Motivation
Many real-world problems can be modeled as annotated graphs. Scalable graph algorithms that extract actionable information from such data are in demand since these graphs are large, varying in topology, and have diverse node/edge annotations. When these graphs change over time they create dynamic graphs, and open the possibility to find patterns across different time points. In this paper, we introduce a scalable algorithm that finds unique dense regions across time points in dynamic graphs. Such algorithms have applications in many different areas, including the biological, financial, and social domains.
Results
There are three important contributions to this manuscript. First, we designed a scalable algorithm, USNAP, to effectively identify dense subgraphs that are unique to a time stamp given a dynamic graph. Importantly, USNAP provides a lower bound of the density measure in each step of the greedy algorithm.

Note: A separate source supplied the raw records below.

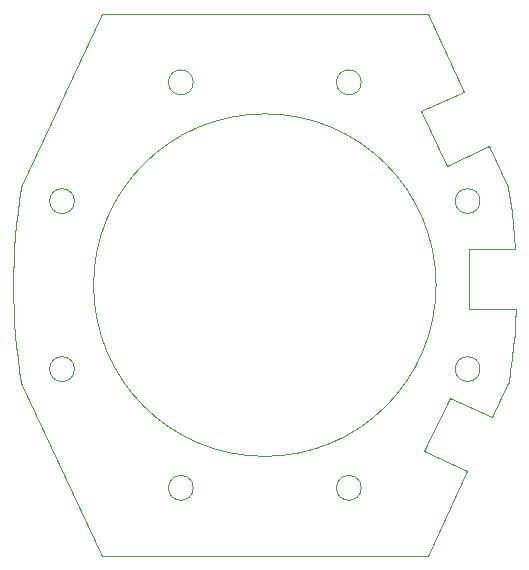
<source format=gbr>
%TF.GenerationSoftware,KiCad,Pcbnew,(5.1.6)-1*%
%TF.CreationDate,2025-07-06T20:35:27+05:30*%
%TF.ProjectId,Project_OAK_TOP_LED_CAVITY_V0,50726f6a-6563-4745-9f4f-414b5f544f50,A*%
%TF.SameCoordinates,Original*%
%TF.FileFunction,Profile,NP*%
%FSLAX46Y46*%
G04 Gerber Fmt 4.6, Leading zero omitted, Abs format (unit mm)*
G04 Created by KiCad (PCBNEW (5.1.6)-1) date 2025-07-06 20:35:27*
%MOMM*%
%LPD*%
G01*
G04 APERTURE LIST*
%TA.AperFunction,Profile*%
%ADD10C,0.100000*%
%TD*%
G04 APERTURE END LIST*
D10*
X87735132Y-95482799D02*
X87735132Y-90418800D01*
X91084533Y-85199493D02*
X91059133Y-85148692D01*
X87735132Y-90418800D02*
X91667207Y-90418800D01*
X87313238Y-77130328D02*
X84249260Y-70535800D01*
X83706121Y-78759349D02*
X87313238Y-77130328D01*
X85887143Y-83405873D02*
X83706121Y-78759349D01*
X91495234Y-88285992D02*
X91379333Y-87255092D01*
X91242434Y-86226092D02*
X91084533Y-85199493D01*
X91590234Y-89318392D02*
X91495234Y-88285992D01*
X91667207Y-90418800D02*
X91664233Y-90352192D01*
X91379333Y-87255092D02*
X91242434Y-86226092D01*
X91059133Y-85148692D02*
X89462237Y-81720056D01*
X64393133Y-110629200D02*
G75*
G03*
X64393133Y-110629200I-1050000J0D01*
G01*
X91664233Y-90352192D02*
X91590234Y-89318392D01*
X78617132Y-110629200D02*
G75*
G03*
X78617132Y-110629200I-1050000J0D01*
G01*
X64393133Y-76288400D02*
G75*
G03*
X64393133Y-76288400I-1050000J0D01*
G01*
X89462237Y-81720056D02*
X85887143Y-83405873D01*
X78617132Y-76288400D02*
G75*
G03*
X78617132Y-76288400I-1050000J0D01*
G01*
X84955131Y-93458800D02*
G75*
G03*
X84955131Y-93458800I-14499999J0D01*
G01*
X88675532Y-100570800D02*
G75*
G03*
X88675532Y-100570800I-1050000J0D01*
G01*
X88675532Y-86346800D02*
G75*
G03*
X88675532Y-86346800I-1050000J0D01*
G01*
X91721113Y-95482800D02*
X87735132Y-95482799D01*
X91719334Y-95529092D02*
X91721113Y-95482800D01*
X91594433Y-97597692D02*
X91667433Y-96563892D01*
X56660272Y-116381800D02*
X84251851Y-116381800D01*
X49666773Y-100690492D02*
X49824672Y-101717192D01*
X49525672Y-87255492D02*
X49410673Y-88286392D01*
X49160773Y-94494391D02*
X49192573Y-95529792D01*
X91092733Y-101717192D02*
X91249633Y-100690292D01*
X89715669Y-104663886D02*
X91053733Y-101781592D01*
X49824672Y-101717192D02*
X49826673Y-101721092D01*
X83936045Y-107514526D02*
X86091289Y-102982174D01*
X84251851Y-116381800D02*
X87567648Y-109228643D01*
X49845942Y-85146792D02*
X49818773Y-85199592D01*
X49192573Y-95529792D02*
X49245372Y-96564492D01*
X87567648Y-109228643D02*
X83936045Y-107514526D01*
X49838472Y-101752292D02*
X56660272Y-116381800D01*
X49149973Y-93458692D02*
X49160773Y-94494391D01*
X49414072Y-98630692D02*
X49529972Y-99661592D01*
X49319273Y-97598191D02*
X49414072Y-98630692D01*
X49191273Y-91387593D02*
X49160072Y-92422992D01*
X91385634Y-99661292D02*
X91500534Y-98630292D01*
X49410673Y-88286392D02*
X49316572Y-89318992D01*
X91249633Y-100690292D02*
X91385634Y-99661292D01*
X49661773Y-86226392D02*
X49525672Y-87255492D01*
X49245372Y-96564492D02*
X49319273Y-97598191D01*
X49243372Y-90352792D02*
X49191273Y-91387593D01*
X49316572Y-89318992D02*
X49243372Y-90352792D01*
X91053733Y-101781592D02*
X91092733Y-101717192D01*
X86091289Y-102982174D02*
X89715669Y-104663886D01*
X49160072Y-92422992D02*
X49149973Y-93458692D01*
X49818773Y-85199592D02*
X49661773Y-86226392D01*
X91667433Y-96563892D02*
X91719334Y-95529092D01*
X91500534Y-98630292D02*
X91594433Y-97597692D01*
X49826673Y-101721092D02*
X49838472Y-101752292D01*
X49529972Y-99661592D02*
X49666773Y-100690492D01*
X54334733Y-100570800D02*
G75*
G03*
X54334733Y-100570800I-1050000J0D01*
G01*
X54334733Y-86346800D02*
G75*
G03*
X54334733Y-86346800I-1050000J0D01*
G01*
X56660522Y-70535800D02*
X49847942Y-85144792D01*
X49847942Y-85144792D02*
X49845942Y-85146792D01*
X84249260Y-70535800D02*
X56660522Y-70535800D01*
M02*

</source>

Second, insights and understanding obtained from validating USNAP on real data show its effectiveness. While USNAP is domain independent, we applied it to four non-small cell lung cancer (NSCLC) gene expression datasets. Stages in NSCLC were modeled as dynamic graphs, and input to USNAP. Pathway enrichment analyses and comprehensive interpretations from literature show that USNAP identified biologically relevant mechanisms for different stages of cancer progression. Third, USNAP is scalable, and has a time complexity of O(m + mclognc + nclognc), where m is the number of edges, and n is the number of vertices in the dynamic graph; mc is the number of edges, and nc is the number of vertices in the collapsed graph.
Availability
The code of USNAP is available at https://www.cs.utoronto.ca/∼juris/data/USNAP22.
Supplementary information
Supplementary data are available at Bioinformatics online.